Trecho para leitura
# # #
A Selvageria da vida: 66% em 2017, 75% em 2018, 78, 6% em 2019. Até agora! – Por Matheus Amorim

23/09/2019

Montagem teatral: Zeca de Uma Cesta Só

Montagem: Zecas Coletivo de Teatro

Matheus Amorim[1]

Mas quem é o pobre mesmo? Talvez essa seja uma das maiores perguntas a que Zeca de uma Cesta se propõe a responder. Quem é esse ser possuidor de uma vida subalternizada desde o ventre até a cova? Margem? Sombra? Coisa? Por onde começar? Não é difícil de responder quando esse recorte é a camada mais evidente em uma sociedade tão hegemônica quanto a nossa, sociedade esta que possui traços tão colonizados quanto sua tentativa de fuga.

O espetáculo que chega à seu quinto ano de temporadas não perde a força de sua história e trajetória, sua popularidade nos palcos da grande Belém e fora não é por outro motivo se não por uma realidade retratada em cena. Não é incomum olhar para o público durante as sessões e perceber o alcance da vida de Zeca nos olhares de identificação que gritam para dentro da boca de cena. Mas o que há de tão chocante nessa realidade que à tanto se perpetua?
# # #
Material fornecido

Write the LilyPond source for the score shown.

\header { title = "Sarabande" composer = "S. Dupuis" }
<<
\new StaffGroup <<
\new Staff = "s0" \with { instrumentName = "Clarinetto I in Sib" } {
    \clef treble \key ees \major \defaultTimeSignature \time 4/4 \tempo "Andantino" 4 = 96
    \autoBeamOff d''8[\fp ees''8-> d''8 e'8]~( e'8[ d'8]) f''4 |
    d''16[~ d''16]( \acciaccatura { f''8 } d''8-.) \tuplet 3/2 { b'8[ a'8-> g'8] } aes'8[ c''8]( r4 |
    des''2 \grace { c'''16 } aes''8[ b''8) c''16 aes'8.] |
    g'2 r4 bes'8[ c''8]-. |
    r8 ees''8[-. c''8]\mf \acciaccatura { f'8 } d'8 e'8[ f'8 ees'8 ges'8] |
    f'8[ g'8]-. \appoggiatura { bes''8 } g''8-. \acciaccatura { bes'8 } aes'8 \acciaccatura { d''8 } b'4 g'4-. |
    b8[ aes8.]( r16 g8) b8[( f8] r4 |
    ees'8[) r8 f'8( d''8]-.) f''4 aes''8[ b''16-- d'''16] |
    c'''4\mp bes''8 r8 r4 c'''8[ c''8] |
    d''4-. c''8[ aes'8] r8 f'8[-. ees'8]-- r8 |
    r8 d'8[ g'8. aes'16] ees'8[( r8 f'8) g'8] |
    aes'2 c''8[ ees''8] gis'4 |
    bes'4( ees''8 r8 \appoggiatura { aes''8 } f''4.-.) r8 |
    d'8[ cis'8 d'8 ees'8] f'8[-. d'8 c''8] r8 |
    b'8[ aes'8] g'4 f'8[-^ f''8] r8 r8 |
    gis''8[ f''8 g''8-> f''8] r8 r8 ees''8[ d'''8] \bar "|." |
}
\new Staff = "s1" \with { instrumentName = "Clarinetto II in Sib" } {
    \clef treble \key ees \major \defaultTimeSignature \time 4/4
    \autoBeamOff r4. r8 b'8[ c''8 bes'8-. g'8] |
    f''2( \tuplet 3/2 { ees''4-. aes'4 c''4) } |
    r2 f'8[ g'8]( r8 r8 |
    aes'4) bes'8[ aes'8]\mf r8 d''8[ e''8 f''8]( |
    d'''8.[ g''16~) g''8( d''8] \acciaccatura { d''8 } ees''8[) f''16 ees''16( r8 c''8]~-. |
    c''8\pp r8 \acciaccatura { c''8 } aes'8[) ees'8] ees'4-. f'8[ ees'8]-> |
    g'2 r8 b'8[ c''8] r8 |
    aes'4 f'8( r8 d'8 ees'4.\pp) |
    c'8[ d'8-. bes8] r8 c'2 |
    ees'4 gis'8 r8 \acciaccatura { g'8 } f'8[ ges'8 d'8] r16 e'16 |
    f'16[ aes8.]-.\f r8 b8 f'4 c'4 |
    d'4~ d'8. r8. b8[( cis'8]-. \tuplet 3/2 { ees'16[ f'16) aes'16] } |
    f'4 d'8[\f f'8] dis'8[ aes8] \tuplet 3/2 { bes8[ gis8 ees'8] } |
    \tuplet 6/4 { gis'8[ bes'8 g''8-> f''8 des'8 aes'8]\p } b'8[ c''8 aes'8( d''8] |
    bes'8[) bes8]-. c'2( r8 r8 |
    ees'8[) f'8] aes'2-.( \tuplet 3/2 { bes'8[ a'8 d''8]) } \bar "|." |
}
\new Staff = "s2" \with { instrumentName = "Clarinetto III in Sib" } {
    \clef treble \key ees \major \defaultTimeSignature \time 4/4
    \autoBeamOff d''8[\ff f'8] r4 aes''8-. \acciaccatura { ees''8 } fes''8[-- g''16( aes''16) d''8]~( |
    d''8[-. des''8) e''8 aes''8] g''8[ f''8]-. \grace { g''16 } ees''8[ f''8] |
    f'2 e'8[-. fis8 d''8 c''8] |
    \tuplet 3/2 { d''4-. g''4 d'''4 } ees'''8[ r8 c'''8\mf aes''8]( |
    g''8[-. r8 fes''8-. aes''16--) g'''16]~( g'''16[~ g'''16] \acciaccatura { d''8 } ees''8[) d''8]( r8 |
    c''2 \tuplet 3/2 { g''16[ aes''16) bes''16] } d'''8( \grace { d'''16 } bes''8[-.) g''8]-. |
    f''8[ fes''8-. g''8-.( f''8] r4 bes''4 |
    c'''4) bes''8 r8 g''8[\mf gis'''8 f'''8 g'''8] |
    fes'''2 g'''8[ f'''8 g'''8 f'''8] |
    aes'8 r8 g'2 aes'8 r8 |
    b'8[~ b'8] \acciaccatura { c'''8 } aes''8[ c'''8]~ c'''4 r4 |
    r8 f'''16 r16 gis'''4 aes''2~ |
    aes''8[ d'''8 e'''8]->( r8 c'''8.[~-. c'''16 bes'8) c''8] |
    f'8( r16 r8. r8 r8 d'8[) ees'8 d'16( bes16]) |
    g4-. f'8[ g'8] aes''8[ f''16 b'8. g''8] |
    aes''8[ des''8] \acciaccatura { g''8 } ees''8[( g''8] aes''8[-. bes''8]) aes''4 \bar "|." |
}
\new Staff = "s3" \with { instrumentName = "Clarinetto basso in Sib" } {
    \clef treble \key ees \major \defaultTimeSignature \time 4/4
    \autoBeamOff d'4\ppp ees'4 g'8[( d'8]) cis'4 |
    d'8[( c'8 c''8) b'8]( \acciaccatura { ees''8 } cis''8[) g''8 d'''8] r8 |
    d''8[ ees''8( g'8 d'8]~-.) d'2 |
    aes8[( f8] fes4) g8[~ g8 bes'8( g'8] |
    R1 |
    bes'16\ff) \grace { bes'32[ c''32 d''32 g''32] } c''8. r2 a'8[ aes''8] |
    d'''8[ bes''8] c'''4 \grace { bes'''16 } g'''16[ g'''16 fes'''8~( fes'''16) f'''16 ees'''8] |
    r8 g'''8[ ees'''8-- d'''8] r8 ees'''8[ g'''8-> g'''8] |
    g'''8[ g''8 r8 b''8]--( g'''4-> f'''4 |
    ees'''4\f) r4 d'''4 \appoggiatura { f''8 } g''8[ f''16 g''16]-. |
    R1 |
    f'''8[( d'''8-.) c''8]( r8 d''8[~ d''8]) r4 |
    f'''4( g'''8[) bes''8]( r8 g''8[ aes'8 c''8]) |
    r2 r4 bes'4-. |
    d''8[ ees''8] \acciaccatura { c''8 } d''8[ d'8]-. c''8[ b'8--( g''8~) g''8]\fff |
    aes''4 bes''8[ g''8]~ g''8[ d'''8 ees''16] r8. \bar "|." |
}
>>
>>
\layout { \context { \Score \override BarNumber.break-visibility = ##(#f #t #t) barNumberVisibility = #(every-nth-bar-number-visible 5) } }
# # #
Tarefas propostas
[1] Transcreva, do texto sobre o espetáculo Zeca de Uma Cesta Só, tudo o que vai de "Mas quem é o" até "tanto se perpetua?".
[2] Escreva o que vem depois da última frase do texto sobre o espetáculo Zeca de Uma Cesta Só, dando continuidade a ele.

Respostas do exercício
[1]
Mas quem é o pobre mesmo? Talvez essa seja uma das maiores perguntas a que Zeca de uma Cesta se propõe a responder. Quem é esse ser possuidor de uma vida subalternizada desde o ventre até a cova? Margem? Sombra? Coisa? Por onde começar? Não é difícil de responder quando esse recorte é a camada mais evidente em uma sociedade tão hegemônica quanto a nossa, sociedade esta que possui traços tão colonizados quanto sua tentativa de fuga.

O espetáculo que chega à seu quinto ano de temporadas não perde a força de sua história e trajetória, sua popularidade nos palcos da grande Belém e fora não é por outro motivo se não por uma realidade retratada em cena. Não é incomum olhar para o público durante as sessões e perceber o alcance da vida de Zeca nos olhares de identificação que gritam para dentro da boca de cena. Mas o que há de tão chocante nessa realidade que à tanto se perpetua?

[2]
A obra teatral conta com uma costura que poucas vezes alcança um efeito tão cativante em espetáculos teatrais, existe uma espécie de sobreposições entre o tempo cronológico e psicológico da protagonista, narrado por um olhar externo que tudo indica ser o de quem está para ver; o espectador, que possui os fins da trama, as quebras, as repetições, tudo é muito didático nessa contação, mas ao mesmo tempo essa alçada move uma espécie de inquietação: "Eu estou escolhendo me deparar com isso novamente?" "Que merda! É isso mesmo!".

A cada ato que rebobina e destrincha uma memória da história de Zeca, mulher negra, mãe, interiorana e empregada doméstica sem estudos, parece haver um peso que puxa a margem cada vez mais para o centro da facada.

Existe uma agonia instaurada, uma crueldade. Comam, bebam, riam, pois esse é o ciclo, uma hora o cartão do qual já nem se lembram, fará o papel de juiz e os levará a uma fala que questionará seu entretenimento; até que ponto "a selvageria da cena, não é a selvageria da vida?". Entre os estereótipos propositais e fortemente marcados pelo carrão chefe do espetáculo; o recorte de classes sociais, algo que nos escapa e insurge por intenção, ou melhor, nos empurra à nos depararmos de frente com um fato! Estamos vivendo a trama! Isso nos impede de tornar o ato meramente ficcional. O chão em que Zeca de Uma Cesta Só decide dançar é extremamente sinuoso.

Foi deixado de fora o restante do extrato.